A maioria respondeu que não. "Sabemos que as empresas sozinhas não têm capacidade de transformar muita coisa. Precisa haver uma interação com setores públicos, governos, organizações da sociedade civil, em nível globol", explica o gerente de comunicação da Ethos.
Bons exemplos
Elton Brasil, gerente - executivo da FNQ Fundação Nacional da Qualidade, organizadora do Prêmio Nacional da Qualidade - que visa estimular o desenvolvimento cultural, político, científico, tecnológico - , diz que o Brasil ainda não apresenta exemplos emblemáticos de empresas que se prejudicam por não serem socialmente responsáveis, como em outros países. "No Brasil temos uma faca no pescoço para apresentar resultados em curto prazo".
Além disso, continua, "o consumidor brasileiro não tem a maturidade da população européia. O caso mais clássico é o da Nike, que nunca mais vendeu como antes depois de constatado que indiferentemente trabalhava com mão-de-obra escrava"."A equação é complicada para a empresa, que precisa crescer protegendo o meio ambiente. Mesmo assim,vemos soluções criativas vindas de setores como o dos bancos. A criação dos "Princípios do Equador", pelo Banco Mundial, é bom exemplo.
Os bancos que aderirem às regras não vão financiar - acima de 50 milhões de dólares - , projetos que não sejam absolutamente defensáveis do ponto de vista social e ambiental", acrescenta Ciro Dias. Entre os bancos brasileiro que aderirem aos princípios estão Itaú, Bradesco e ABN Amro Real.

## Tarefas propostas
[1] Liste todos os bancos brasileiros que o texto sobre responsabilidade social das empresas cita como participantes dos "Princípios do Equador".
[2] Segundo o texto sobre responsabilidade social das empresas, quem criou os "Princípios do Equador"?

## Dados registrados
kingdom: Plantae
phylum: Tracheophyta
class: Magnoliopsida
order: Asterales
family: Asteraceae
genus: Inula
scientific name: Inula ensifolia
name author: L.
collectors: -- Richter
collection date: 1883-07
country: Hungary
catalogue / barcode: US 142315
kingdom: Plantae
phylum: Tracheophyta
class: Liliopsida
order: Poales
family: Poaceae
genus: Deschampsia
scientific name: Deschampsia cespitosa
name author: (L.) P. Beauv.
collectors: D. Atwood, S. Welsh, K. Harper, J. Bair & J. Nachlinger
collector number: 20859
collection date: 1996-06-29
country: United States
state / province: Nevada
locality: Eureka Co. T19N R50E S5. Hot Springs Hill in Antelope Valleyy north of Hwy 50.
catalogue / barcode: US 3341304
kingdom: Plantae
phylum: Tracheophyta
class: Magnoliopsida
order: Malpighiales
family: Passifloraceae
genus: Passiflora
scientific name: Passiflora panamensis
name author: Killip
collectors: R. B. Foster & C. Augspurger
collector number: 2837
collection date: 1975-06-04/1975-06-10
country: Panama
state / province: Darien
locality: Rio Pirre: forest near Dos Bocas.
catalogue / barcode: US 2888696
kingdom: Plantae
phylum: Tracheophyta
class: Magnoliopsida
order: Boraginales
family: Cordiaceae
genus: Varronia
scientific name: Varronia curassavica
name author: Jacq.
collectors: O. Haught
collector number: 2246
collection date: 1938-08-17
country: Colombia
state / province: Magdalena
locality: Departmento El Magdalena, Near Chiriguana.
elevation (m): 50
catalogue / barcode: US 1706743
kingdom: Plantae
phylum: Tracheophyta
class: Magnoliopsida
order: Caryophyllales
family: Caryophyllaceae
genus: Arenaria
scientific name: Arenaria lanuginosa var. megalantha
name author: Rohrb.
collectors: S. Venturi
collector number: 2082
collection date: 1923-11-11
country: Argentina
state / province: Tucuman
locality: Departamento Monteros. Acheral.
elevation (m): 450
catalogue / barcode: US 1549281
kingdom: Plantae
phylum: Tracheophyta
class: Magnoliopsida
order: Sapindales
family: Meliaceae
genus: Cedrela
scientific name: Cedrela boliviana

## Respostas esperadas
[1] Itaú, Bradesco e ABN Amro Real.

[2] O Banco Mundial.